Она опустила глаза, красноречиво давая понять, что не слышит его дурацкого, неделикатного, бессмысленного вопроса, — вопроса, который задавать так же неуместно, как и отвечать на него.
— Возьми меня с собой, я тебе не помешаю, я буду просто смотреть, — чуть слышно металлически-гибельным голосом попросил Платон.
— Ты в своём уме? Это уже слишком! Даже моя аморальность не безгранична, — она брезгливо на него взглянула. — Не строй из себя Отелло. Меня никогда не приводили в восторг ревнивые кретины вроде тебя.
— Милена, почему, ну почему ты равнодушна к страданиям, которые причиняешь мне? Ты что, не видишь, как мне плохо?
— А я предпочитаю людей блаженствующих людям страдающим. Вчера, в доме твоего деда, я тебе как раз об этом и говорила. Да ты, как видно, туговат на ухо и ровным счётом ничего не услышал.
— Мне плохо.
— Ты всё выдумал, ты фантазёр в самом худшем смысле этого слова, и к тому же неудачник. У таких людей надуманные страдания ничем не отличаются от реальных. Дай пройти, я опаздываю.
— Милена, ты ведёшь себя просто неприлично!
— Что? — расхохоталась ему в лицо Милена. — Что за приступ честности, Тоник? Припоминаю, не так давно ты благополучно переспал со мной, позабыв предварительно предложить руку и сердце, а теперь рассуждаешь о приличиях?
— Милена, опомнись, что ты говоришь? Посмотри на меня, я ведь тебе верен. Я хочу быть тебе верным. Мне кроме тебя никто не интересен.
— Что за вздор ты мелешь с утра.

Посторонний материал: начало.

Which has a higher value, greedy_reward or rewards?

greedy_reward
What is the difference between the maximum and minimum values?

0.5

Это будет похлеще нашего кордебалета с их потугами порассуждать. Ты мне верен? Верен. Я не знаю, что значит быть верным или неверным. И уж, во всяком случае, ни о чём подобном я тебя, кажется, не просила.
— Скажи честно, я тебя потерял? — не унимался Платон, выжидающе стоя в дверном проёме и загораживая проход.

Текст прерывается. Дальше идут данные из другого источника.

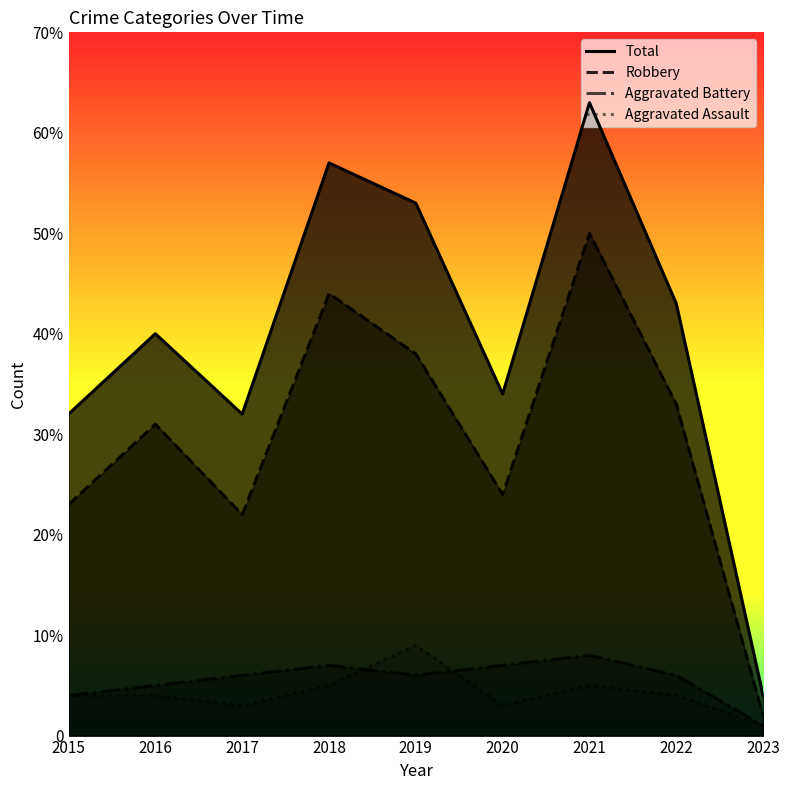

At which category does Aggravated Assault reach its first local valley?

2017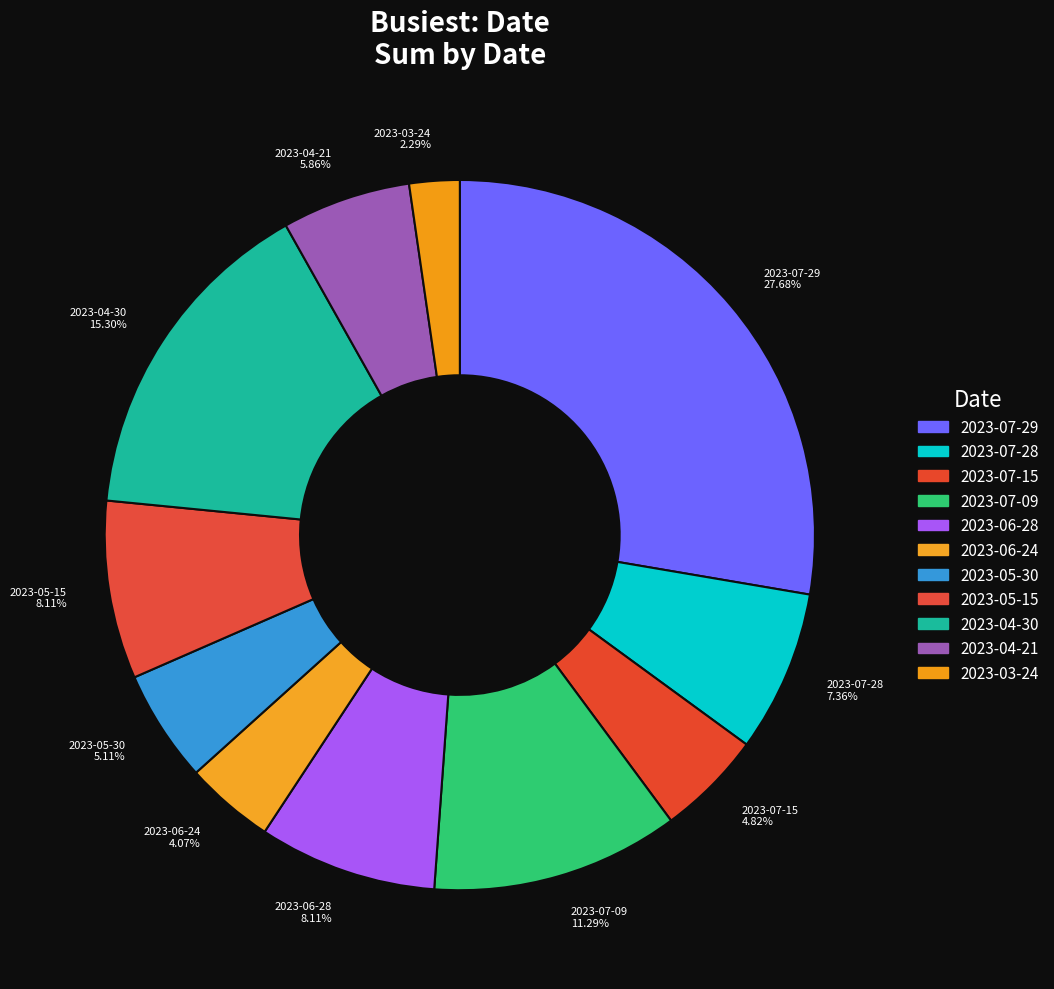

What is the total percentage of 2023-05-15 and 2023-07-28?

15.5%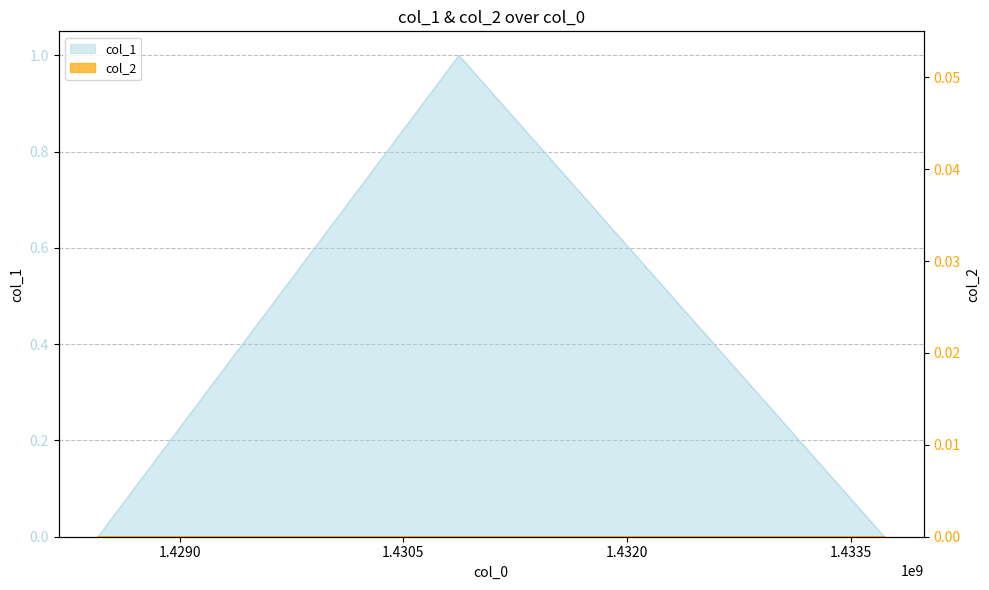

Reading left to right, extract all data points from this chart.

1428453059=0	1430872260=1	1433723811=0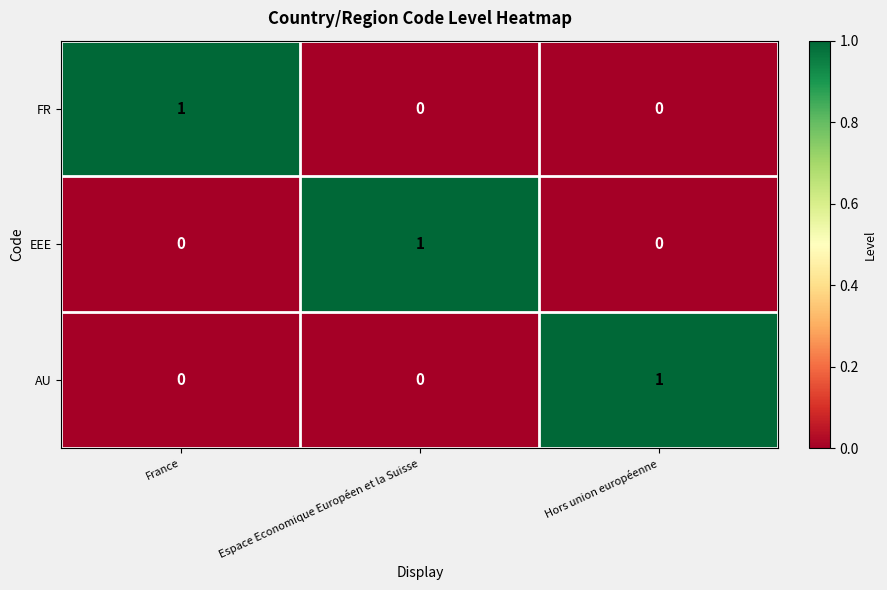

Count the AU values in the range 0 to 1.

3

— Жаль, что у нас не ставят «Идиота», ты бы блистал в главной роли. Тебе не пришлось бы даже входить в образ, потому что это твоя суть.
— Я тебя потерял? — не отступал Платон. Пусть она говорит обидные слова, это всё же лучше, чем ничего, чем полное равнодушие. Пусть с её уст слетают слова, которые трудно простить, пусть их будет как можно больше, ему так будет даже легче.
— Чтобы потерять, нужно для начала иметь, обладать. А постель, мой ревнивец, это ещё не обладание, это животное желание, да и всё. Чтобы по-настоящему обладать женщиной, её нужно завоевать. Ты что-нибудь об этом слышал? Судя по твоему поведению, нет. Завоевать умом, уверенностью, великодушием, Тоник. А за тобой ничего подобного не водится. Кстати, и в постели ты тоже не блещешь. На сцене ты и то более техничен. Так что не обольщайся, мой славный неудачник, нельзя потерять то, чего никогда не имел. Твои фантазии куда более развиты, чем твои физические и умственные возможности.